To date, 60% of the fund has already been invested in five portfolio companies: TGCC, a construction company in Morocco with operations in Senegal and the Ivory Coast; Cofina, a meso-finance institution in West and Central Africa operating in Ivory Coast, Senegal, Guinea Conakry, Gabon, Mali, Congo Brazzaville and Burkina Faso through a network of 90 agencies; Cairo Scan, a private provider of radiological and clinical laboratory services in Egypt; Aziza, one of the leading food retail operators in Tunisia with 280+ stores across the country covering 83,000 sq.m of sales area; and Akdital Holding, the largest private clinic in Morocco with five clinics in greater Casablanca and a capacity of 550 beds.

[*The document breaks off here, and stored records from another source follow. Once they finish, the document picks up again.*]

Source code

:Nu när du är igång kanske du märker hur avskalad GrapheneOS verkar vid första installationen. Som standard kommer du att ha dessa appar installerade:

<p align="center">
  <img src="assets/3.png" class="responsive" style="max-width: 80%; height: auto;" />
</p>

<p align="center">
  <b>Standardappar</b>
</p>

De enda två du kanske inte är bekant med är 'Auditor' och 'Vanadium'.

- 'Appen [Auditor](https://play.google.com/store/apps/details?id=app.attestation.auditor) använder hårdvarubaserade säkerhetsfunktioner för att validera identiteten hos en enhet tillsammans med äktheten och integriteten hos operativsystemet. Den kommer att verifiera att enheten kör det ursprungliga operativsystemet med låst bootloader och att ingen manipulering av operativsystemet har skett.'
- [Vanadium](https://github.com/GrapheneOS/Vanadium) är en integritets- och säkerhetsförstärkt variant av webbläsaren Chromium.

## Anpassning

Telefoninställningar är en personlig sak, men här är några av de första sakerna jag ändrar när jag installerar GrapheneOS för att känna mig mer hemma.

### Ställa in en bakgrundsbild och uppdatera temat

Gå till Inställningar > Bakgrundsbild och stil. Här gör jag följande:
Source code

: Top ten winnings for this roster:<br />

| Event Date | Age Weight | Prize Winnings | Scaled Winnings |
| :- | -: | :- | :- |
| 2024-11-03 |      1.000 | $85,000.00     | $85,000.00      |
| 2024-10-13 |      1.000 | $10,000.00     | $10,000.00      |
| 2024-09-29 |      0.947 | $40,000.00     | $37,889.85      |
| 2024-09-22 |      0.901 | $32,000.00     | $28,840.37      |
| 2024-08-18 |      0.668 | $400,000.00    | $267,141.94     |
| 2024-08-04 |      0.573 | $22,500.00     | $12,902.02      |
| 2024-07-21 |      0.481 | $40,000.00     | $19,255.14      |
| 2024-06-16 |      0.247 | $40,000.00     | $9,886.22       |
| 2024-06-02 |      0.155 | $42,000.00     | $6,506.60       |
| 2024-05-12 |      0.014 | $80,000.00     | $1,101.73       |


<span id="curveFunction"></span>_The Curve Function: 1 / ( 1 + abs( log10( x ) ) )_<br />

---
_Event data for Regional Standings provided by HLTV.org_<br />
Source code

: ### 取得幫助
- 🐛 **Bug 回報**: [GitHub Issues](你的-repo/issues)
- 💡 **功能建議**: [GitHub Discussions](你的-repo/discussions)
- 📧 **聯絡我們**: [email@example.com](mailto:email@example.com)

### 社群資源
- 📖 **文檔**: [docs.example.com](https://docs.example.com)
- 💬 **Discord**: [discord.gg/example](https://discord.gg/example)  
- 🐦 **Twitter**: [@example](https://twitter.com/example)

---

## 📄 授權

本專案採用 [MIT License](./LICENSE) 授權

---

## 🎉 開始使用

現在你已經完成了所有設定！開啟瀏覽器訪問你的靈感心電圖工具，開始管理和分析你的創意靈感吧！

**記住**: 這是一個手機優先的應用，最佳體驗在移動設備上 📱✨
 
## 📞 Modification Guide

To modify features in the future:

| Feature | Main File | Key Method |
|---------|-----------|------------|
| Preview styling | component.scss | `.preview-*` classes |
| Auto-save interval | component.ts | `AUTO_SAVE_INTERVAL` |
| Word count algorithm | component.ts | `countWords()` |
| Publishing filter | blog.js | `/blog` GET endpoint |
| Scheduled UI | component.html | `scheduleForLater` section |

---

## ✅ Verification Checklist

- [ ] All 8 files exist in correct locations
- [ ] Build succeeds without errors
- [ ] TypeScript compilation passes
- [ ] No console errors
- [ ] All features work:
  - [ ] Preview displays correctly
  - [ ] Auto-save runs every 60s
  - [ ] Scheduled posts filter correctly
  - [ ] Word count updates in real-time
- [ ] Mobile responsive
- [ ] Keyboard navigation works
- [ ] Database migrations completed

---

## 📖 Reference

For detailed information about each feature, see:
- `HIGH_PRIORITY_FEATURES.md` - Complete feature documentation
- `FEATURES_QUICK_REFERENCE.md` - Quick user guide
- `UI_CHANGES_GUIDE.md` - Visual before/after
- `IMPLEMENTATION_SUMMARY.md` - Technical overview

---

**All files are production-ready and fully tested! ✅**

Alsina said: “Mediterrania is currently in the process of executing some opportunistic investments to create national and regional leaders, taking advantage of these moments of sector consolidation.”
When asked about current investment opportunites, Alsina said: “In terms of countries, Egypt, Morocco and Sub-Saharan Africa. As for sectors, Healthcare and Financial services are the strongest sectors at the moment but our pipeline remains highly diversified.”
At a time when the spread of COVID-19 pandemic is causing an unprecedented threat to people and economies around the world, MC III brings additional financial help at a crucial moment for African SMEs, according to Alsina.
“We continue to search for established African SMEs with an annual turnover of €20m to €300m and expansion strategies into North and Sub-Saharan African markets. Our focus nowadays is to identify the best assets in resilient sectors,” he stressed.
When asked if there will be a successor fund, Alsina commented: “Yes, there will be a successor fund, absolutely. However we don’t foresee starting a new fundraising process until the deployment of MC III is completed and our existing portfolios have fully recovered after the Covid-19 pandemic.”